Written task >>
Print nothing but the lines below starting at the line that holds "hfov_deg: 71.6" and ending at the line that holds "exposure_s: 1/50", including both, each exactly as written.

Collected data >>
[Start of section]

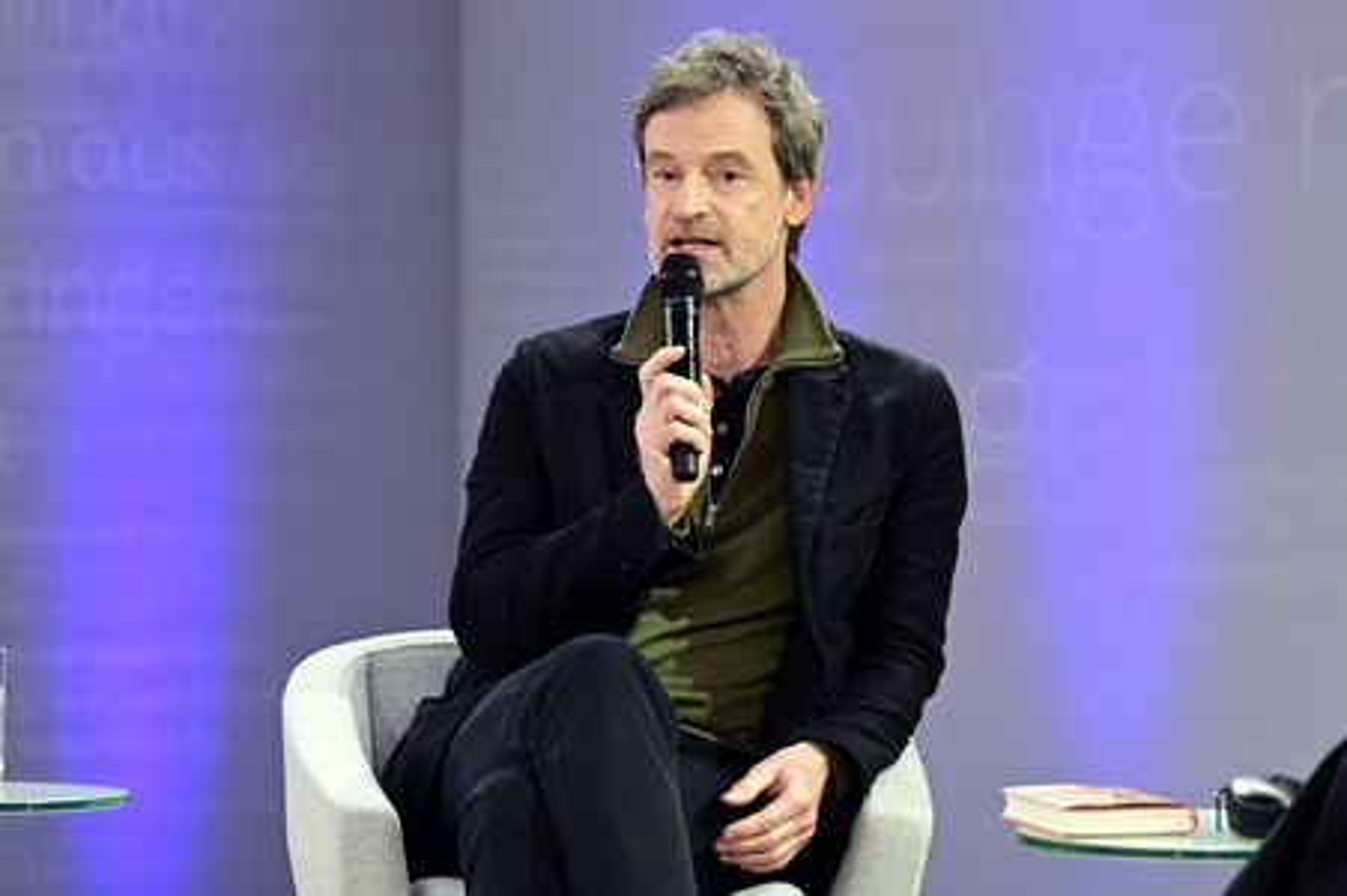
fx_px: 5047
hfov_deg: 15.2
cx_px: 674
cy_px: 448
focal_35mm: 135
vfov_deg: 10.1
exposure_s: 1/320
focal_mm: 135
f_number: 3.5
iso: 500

[End of section]
[Start of section]

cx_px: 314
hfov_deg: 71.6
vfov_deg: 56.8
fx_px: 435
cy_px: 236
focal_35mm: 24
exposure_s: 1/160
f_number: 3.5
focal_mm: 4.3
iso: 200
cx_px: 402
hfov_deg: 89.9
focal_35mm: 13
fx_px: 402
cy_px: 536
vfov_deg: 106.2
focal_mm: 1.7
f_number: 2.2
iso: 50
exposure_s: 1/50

[End of section]

Output for this task >>
hfov_deg: 71.6
vfov_deg: 56.8
fx_px: 435
cy_px: 236
focal_35mm: 24
exposure_s: 1/160
f_number: 3.5
focal_mm: 4.3
iso: 200
cx_px: 402
hfov_deg: 89.9
focal_35mm: 13
fx_px: 402
cy_px: 536
vfov_deg: 106.2
focal_mm: 1.7
f_number: 2.2
iso: 50
exposure_s: 1/50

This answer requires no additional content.